Blowing the lid off what could possibly be one of the biggest data breaches of unique identity database of over a billion Indians, a report by Huffpost on Tuesday claimed that UIDAI' database has been compromised by a software patch that disables critical security features of the software used to enrol new Aadhaar users.
What is Aadhaar software hack?
According to the report, a software patch, which can be bought for as little as Rs 2,500, allows unauthorised persons, based anywhere in the world, to generate Aadhaar numbers.
A patch is a set of code that is used to change a computer program or update, fix, or improve it. This includes fixing bugs. However, it can also be used to introduce vulnerabilities. The report claimed that the Aadhaar software patch allowed users to bypass critical security features such as biometric authentication of enrolment operators to generate unauthorised Aadhaar numbers.
Why is it a security risk?
The report said that Aadhaar patch disables the enrolment software's GPS security feature which is used to identify the location of enrolment centres. Turning off GPS would allow anyone to use the software to enrol users from anywhere in the world.
How the software patch makes Aadhaar vulnerable to ghost entries?
While the government has trumpeted weeding out of illegal beneficiaries from various central schemes as one of the major successes of Aadhaar, the latest revelations may deliver a body blow to Centre's tall claims.
The report claims that the patch reduces the sensitivity of the enrolment software's iris-recognition system, making it easier to spoof the software with a photograph of a registered operator, rather than requiring the operator to be present in person.
If this is true, then the software patch could be used to create ghost entries into Aadhaar database. The new IDs created in UIDAI may also be misused to siphon off rations meant for poor.
How did the hack happen?
In 2010, the UIDAI allowed private agencies to enrol users to the Aadhaar system in order to speed up enrolments.
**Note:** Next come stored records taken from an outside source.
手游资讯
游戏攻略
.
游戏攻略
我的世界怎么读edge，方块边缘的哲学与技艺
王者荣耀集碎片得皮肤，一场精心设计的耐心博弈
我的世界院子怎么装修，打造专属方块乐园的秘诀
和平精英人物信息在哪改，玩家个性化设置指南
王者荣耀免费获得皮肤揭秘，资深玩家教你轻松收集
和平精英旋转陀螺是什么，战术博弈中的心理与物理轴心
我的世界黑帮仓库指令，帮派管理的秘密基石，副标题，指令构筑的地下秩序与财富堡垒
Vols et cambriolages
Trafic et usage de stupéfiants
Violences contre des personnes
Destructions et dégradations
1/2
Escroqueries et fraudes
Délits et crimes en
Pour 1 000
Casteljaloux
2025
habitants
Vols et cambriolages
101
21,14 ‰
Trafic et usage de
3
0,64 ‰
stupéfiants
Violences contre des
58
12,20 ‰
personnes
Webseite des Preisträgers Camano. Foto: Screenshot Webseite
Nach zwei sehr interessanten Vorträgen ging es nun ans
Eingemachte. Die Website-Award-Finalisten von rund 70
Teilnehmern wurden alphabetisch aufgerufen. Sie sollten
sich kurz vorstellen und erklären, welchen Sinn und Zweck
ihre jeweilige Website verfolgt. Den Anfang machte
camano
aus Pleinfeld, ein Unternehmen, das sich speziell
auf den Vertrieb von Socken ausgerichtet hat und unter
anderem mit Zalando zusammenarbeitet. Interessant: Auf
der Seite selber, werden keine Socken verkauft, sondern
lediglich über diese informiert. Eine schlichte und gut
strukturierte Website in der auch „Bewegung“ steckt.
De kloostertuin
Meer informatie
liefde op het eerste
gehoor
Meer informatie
In the same year, Bengaluru-based Mindtree won a contract to develop an official, standardised enrolment software - called the Enrolment Client Multi-Platforma (ECMP )- that would be installed onto the thousands of computers maintained by these private operators.
Instead of using a web-based system in which all software would be installed on the UIDAI's own servers and enrolment operators would have a user name and password to access the system, softwares were installed on each enrolment computer.
According to the report, B. Regunath, a software architect who led the team at Mindtree that worked on the project, said a web-based enrolment software for Aadhaar was not practical at the time because many parts of the country had very poor Internet connectivity.
To make data security foolproof, more features were added to the software that was used by Aadhaar enrolment operators. They were required to log in to the software by first providing their own fingerprint or iris scan. Also, a GPS device was attached to verify the location.
However, the report claimed that in early 2017, these security features were bypassed by a software hack. There is also a video on YouTube which offers a step-by-step guide to bypass these security features.
Unique Identification Authority of India (UIDAI) has dismissed the claims as completely baseless. Refuting the allegations, UIDAI said no operator can make or update Aadhaar unless an individual gives biometrics details.
The UIDAI said that it matches all the biometric - 10 fingerprints and both iris - of a resident enrolling for Aadhaar with the biometrics of all Aadhaar holders before issuing an Aadhaar, and so the claims of introducing information into Aadhaar database were "completely unfounded".